Essentials of Geographic Information Systems teaches real-world applications before introducing the technology behind it. Therefore, readers will engage with the material and apply it to their own work. Then, they’ll learn the technical skills of GIS. The textbook includes chapters on map anatomy, data models, where to find data, geospatial data management and analyses, data characteristics and visualizations, cartographic principles, and GIS project management.

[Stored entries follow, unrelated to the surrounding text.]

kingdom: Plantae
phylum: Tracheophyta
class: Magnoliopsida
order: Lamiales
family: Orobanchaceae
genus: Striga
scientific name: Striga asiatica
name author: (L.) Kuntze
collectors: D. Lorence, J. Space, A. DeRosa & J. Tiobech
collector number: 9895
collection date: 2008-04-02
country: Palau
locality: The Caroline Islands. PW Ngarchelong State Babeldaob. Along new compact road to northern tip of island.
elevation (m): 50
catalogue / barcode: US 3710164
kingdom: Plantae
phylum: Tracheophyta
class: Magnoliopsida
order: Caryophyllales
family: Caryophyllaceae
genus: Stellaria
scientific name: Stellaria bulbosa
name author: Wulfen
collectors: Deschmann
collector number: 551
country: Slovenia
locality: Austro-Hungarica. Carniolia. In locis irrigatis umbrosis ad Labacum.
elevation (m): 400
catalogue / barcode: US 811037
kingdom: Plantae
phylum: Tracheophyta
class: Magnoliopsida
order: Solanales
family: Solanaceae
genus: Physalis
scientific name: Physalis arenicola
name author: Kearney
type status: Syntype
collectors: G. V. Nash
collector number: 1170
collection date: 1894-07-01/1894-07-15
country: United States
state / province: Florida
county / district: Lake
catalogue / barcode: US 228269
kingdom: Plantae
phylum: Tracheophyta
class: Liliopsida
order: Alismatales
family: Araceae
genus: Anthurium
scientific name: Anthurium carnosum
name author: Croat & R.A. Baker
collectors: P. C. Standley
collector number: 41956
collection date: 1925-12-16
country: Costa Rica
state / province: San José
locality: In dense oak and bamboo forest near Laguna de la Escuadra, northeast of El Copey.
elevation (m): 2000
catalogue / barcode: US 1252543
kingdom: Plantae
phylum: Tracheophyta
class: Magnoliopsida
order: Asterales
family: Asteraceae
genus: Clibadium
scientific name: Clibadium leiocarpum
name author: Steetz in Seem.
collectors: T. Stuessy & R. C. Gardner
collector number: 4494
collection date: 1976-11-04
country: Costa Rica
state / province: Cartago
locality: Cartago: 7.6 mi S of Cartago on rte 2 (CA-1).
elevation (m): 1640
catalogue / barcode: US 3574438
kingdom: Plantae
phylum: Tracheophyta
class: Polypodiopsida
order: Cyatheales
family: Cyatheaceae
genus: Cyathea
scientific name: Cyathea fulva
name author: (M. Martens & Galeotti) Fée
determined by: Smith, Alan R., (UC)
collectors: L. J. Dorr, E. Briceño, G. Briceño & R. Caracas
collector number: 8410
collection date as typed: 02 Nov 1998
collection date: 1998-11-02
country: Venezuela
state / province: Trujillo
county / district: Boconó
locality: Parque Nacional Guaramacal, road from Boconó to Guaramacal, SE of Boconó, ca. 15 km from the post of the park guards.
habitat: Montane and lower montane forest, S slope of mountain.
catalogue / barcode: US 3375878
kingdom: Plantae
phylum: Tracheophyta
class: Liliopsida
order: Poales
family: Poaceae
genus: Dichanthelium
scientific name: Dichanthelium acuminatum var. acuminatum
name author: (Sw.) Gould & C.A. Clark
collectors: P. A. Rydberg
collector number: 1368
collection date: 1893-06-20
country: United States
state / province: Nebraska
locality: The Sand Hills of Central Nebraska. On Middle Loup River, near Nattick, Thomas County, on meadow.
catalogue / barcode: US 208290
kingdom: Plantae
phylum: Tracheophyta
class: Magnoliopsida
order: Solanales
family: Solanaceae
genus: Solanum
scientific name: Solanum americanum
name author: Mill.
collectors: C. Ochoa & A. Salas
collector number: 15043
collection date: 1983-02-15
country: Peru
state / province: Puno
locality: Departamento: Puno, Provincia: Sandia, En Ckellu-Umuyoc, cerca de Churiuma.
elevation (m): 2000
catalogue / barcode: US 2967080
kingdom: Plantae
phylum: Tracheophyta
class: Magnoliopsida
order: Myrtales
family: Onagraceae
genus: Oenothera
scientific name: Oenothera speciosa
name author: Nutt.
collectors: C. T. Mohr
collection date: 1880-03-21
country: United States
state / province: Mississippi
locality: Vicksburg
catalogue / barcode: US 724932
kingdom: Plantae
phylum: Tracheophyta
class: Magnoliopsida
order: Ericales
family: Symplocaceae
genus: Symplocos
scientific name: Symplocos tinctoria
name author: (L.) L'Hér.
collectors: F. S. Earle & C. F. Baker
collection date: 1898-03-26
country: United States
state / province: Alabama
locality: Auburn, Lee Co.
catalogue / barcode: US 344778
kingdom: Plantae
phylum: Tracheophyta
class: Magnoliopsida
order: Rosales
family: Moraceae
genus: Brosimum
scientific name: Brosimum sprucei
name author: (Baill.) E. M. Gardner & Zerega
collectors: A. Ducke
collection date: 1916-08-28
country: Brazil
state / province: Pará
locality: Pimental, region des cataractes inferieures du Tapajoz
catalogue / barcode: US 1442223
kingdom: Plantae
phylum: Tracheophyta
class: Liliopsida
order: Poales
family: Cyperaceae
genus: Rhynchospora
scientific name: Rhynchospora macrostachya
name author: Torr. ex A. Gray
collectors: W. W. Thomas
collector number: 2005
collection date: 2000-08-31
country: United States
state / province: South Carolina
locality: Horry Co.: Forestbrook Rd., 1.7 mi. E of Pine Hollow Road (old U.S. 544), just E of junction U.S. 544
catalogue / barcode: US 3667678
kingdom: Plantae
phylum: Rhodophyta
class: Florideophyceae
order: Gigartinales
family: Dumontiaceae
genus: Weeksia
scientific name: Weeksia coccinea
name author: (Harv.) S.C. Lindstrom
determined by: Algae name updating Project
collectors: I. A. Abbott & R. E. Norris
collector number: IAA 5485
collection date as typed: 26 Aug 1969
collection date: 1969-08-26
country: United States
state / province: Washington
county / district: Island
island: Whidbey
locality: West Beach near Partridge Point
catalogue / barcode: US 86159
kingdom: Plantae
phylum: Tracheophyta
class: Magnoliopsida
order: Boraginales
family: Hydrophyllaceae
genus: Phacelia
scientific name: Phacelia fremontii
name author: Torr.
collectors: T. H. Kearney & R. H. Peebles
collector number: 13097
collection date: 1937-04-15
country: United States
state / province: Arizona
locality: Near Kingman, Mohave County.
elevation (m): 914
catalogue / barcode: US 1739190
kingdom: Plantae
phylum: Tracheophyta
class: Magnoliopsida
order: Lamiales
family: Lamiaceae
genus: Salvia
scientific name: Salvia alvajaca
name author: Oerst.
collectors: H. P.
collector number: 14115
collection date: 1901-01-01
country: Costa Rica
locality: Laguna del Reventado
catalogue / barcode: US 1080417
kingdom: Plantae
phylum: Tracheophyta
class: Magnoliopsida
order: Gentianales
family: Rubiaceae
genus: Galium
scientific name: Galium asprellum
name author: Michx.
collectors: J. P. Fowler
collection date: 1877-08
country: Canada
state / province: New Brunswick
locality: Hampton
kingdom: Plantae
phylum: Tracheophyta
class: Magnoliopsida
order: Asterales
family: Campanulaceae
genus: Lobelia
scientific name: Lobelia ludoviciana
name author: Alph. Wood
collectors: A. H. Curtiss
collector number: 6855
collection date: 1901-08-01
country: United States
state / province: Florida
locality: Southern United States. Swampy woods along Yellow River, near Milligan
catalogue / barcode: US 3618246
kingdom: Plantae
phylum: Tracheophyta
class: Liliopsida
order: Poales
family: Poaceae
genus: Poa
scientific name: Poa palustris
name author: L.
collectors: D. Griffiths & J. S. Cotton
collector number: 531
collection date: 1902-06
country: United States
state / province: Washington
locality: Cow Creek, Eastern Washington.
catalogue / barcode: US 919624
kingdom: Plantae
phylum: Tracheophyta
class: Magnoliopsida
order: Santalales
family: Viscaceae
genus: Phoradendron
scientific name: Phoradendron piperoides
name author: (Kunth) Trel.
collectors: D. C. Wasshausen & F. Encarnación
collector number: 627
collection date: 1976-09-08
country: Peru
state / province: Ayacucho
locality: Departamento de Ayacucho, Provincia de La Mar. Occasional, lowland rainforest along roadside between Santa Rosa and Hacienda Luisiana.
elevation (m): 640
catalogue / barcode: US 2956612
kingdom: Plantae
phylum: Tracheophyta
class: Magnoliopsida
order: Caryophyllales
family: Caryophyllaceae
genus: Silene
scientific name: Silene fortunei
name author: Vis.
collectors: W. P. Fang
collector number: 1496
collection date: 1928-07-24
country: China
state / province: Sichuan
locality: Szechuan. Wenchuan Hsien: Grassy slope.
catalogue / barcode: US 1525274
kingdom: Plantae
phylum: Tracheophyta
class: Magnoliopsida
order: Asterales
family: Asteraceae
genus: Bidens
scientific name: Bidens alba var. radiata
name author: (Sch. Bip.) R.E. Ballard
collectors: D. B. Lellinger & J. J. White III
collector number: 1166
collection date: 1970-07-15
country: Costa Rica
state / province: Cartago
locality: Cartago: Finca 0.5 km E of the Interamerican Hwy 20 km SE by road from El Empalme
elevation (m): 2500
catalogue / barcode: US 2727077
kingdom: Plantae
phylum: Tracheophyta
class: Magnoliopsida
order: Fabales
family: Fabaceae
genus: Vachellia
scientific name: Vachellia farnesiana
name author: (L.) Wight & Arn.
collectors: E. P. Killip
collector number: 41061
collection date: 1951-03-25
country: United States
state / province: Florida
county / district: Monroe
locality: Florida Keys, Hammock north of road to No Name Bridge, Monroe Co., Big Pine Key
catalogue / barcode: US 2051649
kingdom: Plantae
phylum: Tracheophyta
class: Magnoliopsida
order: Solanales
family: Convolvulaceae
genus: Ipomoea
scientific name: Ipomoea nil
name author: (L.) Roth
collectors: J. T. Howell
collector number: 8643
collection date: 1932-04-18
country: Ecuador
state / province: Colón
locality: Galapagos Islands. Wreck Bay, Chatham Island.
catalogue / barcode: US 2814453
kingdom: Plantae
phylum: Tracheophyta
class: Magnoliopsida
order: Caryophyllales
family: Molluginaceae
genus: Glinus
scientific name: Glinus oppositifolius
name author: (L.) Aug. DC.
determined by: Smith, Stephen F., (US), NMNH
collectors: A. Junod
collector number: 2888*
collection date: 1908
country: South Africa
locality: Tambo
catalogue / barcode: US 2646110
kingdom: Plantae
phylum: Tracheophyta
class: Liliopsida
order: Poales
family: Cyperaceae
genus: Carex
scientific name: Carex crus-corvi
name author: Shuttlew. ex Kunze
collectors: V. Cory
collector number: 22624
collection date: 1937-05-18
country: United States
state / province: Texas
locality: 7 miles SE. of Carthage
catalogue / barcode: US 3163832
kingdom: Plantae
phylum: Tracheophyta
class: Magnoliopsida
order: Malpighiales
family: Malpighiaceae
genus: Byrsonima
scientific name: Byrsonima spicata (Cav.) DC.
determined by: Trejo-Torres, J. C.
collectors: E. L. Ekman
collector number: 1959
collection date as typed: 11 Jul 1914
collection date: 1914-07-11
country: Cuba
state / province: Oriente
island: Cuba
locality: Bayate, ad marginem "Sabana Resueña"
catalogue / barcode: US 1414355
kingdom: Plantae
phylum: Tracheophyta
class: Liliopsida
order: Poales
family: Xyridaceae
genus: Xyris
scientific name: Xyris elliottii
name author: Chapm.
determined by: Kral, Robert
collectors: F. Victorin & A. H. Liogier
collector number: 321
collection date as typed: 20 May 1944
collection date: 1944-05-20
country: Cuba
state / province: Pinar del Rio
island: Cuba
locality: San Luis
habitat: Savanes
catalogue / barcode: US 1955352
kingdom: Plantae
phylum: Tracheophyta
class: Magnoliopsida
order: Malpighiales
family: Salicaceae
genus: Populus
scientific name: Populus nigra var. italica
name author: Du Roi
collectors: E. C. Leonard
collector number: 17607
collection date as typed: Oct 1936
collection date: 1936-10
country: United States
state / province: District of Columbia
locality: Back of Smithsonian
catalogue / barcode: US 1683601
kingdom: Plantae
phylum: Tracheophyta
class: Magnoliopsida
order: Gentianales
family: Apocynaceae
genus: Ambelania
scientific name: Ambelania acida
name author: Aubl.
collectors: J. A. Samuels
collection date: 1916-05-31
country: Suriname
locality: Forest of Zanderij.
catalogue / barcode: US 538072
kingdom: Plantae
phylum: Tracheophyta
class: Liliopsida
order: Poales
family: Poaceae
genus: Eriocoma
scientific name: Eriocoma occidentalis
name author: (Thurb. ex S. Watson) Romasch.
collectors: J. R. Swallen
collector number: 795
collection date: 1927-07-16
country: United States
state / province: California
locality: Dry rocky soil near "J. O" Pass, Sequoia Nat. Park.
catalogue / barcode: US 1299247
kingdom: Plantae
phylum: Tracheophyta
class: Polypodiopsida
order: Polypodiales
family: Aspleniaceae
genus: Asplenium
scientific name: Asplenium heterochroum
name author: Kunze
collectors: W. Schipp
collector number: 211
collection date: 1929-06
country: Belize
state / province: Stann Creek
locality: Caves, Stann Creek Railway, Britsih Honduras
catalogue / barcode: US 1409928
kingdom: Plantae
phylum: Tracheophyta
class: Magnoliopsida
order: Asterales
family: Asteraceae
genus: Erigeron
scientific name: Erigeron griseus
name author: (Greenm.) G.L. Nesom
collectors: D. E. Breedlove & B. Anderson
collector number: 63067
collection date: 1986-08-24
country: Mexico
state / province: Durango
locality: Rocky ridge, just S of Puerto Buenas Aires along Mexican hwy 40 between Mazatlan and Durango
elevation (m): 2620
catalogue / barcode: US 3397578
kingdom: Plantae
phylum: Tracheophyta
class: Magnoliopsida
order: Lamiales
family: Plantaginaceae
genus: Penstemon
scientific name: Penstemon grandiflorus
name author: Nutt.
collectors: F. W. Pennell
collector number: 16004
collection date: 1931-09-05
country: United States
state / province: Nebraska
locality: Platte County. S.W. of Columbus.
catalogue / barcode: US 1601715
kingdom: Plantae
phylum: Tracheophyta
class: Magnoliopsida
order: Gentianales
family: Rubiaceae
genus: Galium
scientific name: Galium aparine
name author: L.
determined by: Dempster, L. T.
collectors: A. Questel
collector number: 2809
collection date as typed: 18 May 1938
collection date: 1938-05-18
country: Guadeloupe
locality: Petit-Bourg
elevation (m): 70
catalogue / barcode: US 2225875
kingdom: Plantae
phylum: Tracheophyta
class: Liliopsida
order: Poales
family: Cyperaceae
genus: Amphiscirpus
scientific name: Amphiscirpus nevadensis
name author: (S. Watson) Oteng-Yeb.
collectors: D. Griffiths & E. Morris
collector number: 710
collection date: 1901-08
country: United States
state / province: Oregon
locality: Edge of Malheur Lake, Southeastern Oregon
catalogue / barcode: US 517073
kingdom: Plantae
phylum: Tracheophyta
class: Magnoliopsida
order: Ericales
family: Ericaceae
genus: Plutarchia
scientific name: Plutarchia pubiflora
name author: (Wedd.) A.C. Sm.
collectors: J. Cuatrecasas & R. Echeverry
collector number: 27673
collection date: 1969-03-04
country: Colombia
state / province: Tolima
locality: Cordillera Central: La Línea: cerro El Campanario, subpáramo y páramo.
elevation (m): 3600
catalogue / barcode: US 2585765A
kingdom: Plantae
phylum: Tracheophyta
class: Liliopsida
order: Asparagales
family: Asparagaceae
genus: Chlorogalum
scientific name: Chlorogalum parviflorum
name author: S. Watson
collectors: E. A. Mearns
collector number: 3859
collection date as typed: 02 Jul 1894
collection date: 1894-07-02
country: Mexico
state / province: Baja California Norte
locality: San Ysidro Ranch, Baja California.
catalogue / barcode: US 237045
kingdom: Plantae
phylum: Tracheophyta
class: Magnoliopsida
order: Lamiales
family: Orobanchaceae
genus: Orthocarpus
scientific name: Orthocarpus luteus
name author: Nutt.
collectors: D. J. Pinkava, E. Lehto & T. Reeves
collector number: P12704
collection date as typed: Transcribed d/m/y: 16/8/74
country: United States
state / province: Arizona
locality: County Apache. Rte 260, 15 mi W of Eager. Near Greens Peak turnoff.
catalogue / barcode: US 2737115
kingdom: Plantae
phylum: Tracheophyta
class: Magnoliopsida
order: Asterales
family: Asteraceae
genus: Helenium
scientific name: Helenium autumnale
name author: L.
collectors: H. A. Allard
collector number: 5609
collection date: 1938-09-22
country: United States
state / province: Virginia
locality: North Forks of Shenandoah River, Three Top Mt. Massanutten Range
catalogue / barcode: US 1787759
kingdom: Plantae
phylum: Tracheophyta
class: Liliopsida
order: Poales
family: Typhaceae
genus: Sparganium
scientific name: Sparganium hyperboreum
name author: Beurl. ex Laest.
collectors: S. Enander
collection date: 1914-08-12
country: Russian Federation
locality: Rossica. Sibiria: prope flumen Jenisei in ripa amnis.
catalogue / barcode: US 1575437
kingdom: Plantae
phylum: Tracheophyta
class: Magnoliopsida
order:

Plus, readers can turn to the many diagrams and visual examples for reference throughout the entire book.
About the Authors of Essentials of Geographic Information Systems
Jonathan E. Campbell is a geographic information systems analyst and biologist at ENVIRON, a consulting agency that helps clients manage environmental, health, and safety issues, as well as meeting sustainability goals. He primarily uses GIS to implement environmental policies. In addition, he holds a Ph.D. in geography from UCLA, and he teaches GIS and physical geography courses at UCLA and Santa Monica College.
Michael Shin is the director of the professional certificate program in Geospatial Information Systems and Technology at UCLA. He holds a Ph.D. in geography from the University of Colorado and teaches multiple geographic information system courses at UCLA. He has also worked with the United Nations’s Food and Agricultural Organization to study global food insecurity with GIS.